Several miles of grim and forbidding forest separated the villages of Kibbu and Tumbai. They were miles fraught by night with many dangers, not the least of which to Nyamwegi were the most unreal, including, as they did, the ghosts of departed enemies and the countless demons that direct the destinies of human life, usually with malign intent.

He would have preferred to remain the night in Kibbu as had been suggested by his inamorata; but there was a most excellent reason why he could not, a reason that transcended in potency even the soft blandishments of a sweetheart or the terrors of the jungle night. It was a tabu that had been placed upon him by the witch-doctor of Tumbai for some slight transgression when the latter had discovered that, above all things, Nyamwegi would doubtless wish to spend many nights in Kibbu village. For a price the tabu might be lifted, a fact which doubtless had more to do with its imposition than the sin it purported to punish; but then, of course, the church must live-in Africa as elsewhere. The tragedy lay in the fact that Nyamwegi did not have the price; and tragedy indeed it proved for poor Nyamwegi.

On silent feet the young warrior followed the familiar trail toward Tumbai. Lightly he carried his spear and shield, at his hip swung a heavy knife; but of what potency were such weapons against the demons of the night? Much more efficacious was the amulet suspended about his neck, which he fingered often as he mumbled prayers to his muzimo, the protecting spirit of the ancestor for whom he had been named.

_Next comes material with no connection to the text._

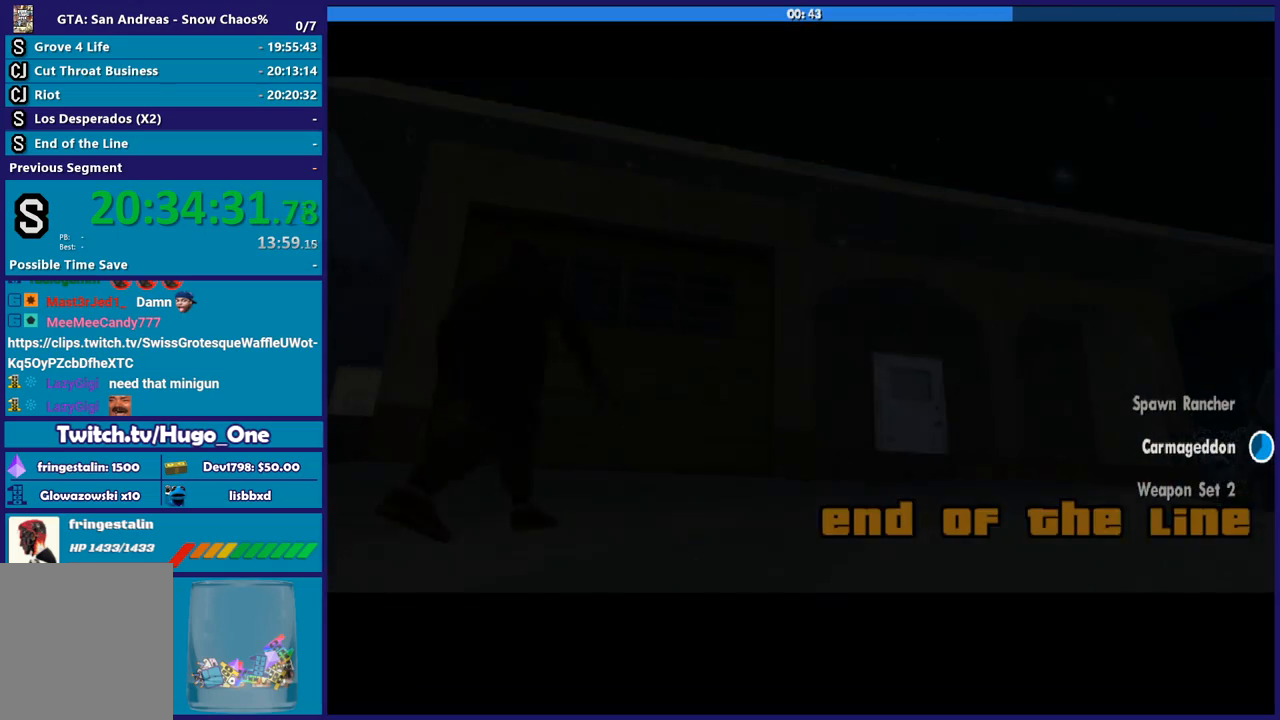
{"buttons": [], "left_stick": "up", "right_stick": "center", "button_events": [[100, "A", "down"], [233, "A", "up"], [333, "A", "down"], [433, "A", "up"]]}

He wondered if the girl were worth the risk, and decided that she was not.

Kibbu village lay a mile behind when the storm overtook Nyamwegi. At first his anxiety to reach Tumbai and his fear of the night urged him on despite the buffetings of the gale; but at last he was forced to seek what shelter he could beneath a giant tree, where he remained until the greatest fury of the elements had subsided, though the lightning was still illuminating the forest as he pushed on. Thus the storm became his undoing, for where he might have passed unnoticed in the darkness the lightning revealed his presence to whatever enemy might be lurking along the trail.

He was already congratulating himself that half the journey had been accomplished when, without warning, he was seized from behind. He felt sharp talons sink into his flesh.